I do not see that as a weakness.

Photography becomes less interesting to me when it insists too heavily on certainty. If the meaning arrives too quickly the image stops expanding in the mind. Good photographs continue opening outwards. They allow space for people to bring themselves into the work.

Looking back now, a few years after making many of these images, I can also see that the project changed how I observe the world generally. Observation sounds passive when written down like this, but it is not passive at all. It requires attention and constant practice. I think, I became better at noticing small relationships between people and spaces, because I spent years repeatedly walking through the same square mile looking carefully for gestures, interactions, distances between bodies, expressions, advertising, architecture and labour. Capitalism itself remained invisible, but the behaviours surrounding it did not.

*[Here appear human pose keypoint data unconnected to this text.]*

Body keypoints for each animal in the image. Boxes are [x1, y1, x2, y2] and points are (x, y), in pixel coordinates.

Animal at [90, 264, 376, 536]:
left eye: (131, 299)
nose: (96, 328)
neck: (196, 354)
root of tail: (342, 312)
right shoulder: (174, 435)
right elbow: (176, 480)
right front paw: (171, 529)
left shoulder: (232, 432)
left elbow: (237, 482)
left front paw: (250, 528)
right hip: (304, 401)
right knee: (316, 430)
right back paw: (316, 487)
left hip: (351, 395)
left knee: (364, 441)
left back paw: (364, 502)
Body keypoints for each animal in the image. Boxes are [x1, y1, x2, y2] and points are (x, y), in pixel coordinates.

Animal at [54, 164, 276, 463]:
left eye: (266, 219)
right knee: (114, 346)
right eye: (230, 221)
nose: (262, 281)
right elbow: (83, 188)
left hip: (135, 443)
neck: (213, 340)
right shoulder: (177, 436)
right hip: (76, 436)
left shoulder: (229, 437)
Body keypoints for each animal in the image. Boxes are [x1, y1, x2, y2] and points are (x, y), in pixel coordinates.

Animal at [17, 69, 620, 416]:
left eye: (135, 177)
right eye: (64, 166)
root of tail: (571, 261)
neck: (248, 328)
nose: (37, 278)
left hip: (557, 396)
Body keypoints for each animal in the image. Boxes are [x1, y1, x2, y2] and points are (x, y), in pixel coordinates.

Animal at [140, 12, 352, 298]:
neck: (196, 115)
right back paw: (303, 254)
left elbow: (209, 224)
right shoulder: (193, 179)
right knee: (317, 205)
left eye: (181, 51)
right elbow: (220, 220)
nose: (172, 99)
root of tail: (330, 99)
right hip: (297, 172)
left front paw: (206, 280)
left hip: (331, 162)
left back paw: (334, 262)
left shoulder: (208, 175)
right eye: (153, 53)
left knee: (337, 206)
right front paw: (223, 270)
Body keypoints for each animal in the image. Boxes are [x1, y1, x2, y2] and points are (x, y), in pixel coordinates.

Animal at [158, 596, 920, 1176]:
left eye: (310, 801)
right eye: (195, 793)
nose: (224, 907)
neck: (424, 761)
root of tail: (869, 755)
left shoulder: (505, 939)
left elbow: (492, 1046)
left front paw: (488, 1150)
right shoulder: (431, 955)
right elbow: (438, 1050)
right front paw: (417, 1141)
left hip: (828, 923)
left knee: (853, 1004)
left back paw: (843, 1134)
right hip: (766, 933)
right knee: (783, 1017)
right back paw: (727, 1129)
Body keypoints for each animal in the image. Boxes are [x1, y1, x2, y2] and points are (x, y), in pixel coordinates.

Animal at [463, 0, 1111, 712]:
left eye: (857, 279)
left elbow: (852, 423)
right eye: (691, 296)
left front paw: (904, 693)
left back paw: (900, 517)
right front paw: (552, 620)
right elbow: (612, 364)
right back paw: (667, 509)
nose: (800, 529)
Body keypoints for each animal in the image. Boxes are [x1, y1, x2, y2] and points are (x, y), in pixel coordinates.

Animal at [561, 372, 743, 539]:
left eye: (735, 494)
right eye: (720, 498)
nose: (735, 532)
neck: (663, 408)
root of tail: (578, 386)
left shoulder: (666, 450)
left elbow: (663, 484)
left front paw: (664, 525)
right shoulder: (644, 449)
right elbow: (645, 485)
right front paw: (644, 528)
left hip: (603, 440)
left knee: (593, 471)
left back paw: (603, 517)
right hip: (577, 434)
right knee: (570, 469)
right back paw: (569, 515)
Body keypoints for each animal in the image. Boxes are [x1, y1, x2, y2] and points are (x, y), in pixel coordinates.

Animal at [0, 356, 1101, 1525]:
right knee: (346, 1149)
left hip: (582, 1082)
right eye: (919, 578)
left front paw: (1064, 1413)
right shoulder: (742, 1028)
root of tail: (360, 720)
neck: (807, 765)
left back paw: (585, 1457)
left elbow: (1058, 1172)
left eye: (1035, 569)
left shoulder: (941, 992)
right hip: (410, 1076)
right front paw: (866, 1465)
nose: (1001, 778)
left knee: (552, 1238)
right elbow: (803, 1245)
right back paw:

At the moment I am working on the edit when I can, around caring responsibilities and ordinary life. Right now I am not actively looking for assignments or commercial work unless they really interest me. What matters to me now is finishing the work properly and getting it out into the world in the form I believe it needs to exist in. As a book. As an exhibition. As sequences of images that can create meanings no single photograph can fully hold by itself.

A good photobook has something difficult to describe. I am still not sure if this work has reached that point yet. Maybe that uncertainty is necessary. Sometimes I do find an image that makes me go that was well observed. Maybe part of editing is learning to recognise what the work was actually trying to say awhile after the photographs themselves were made.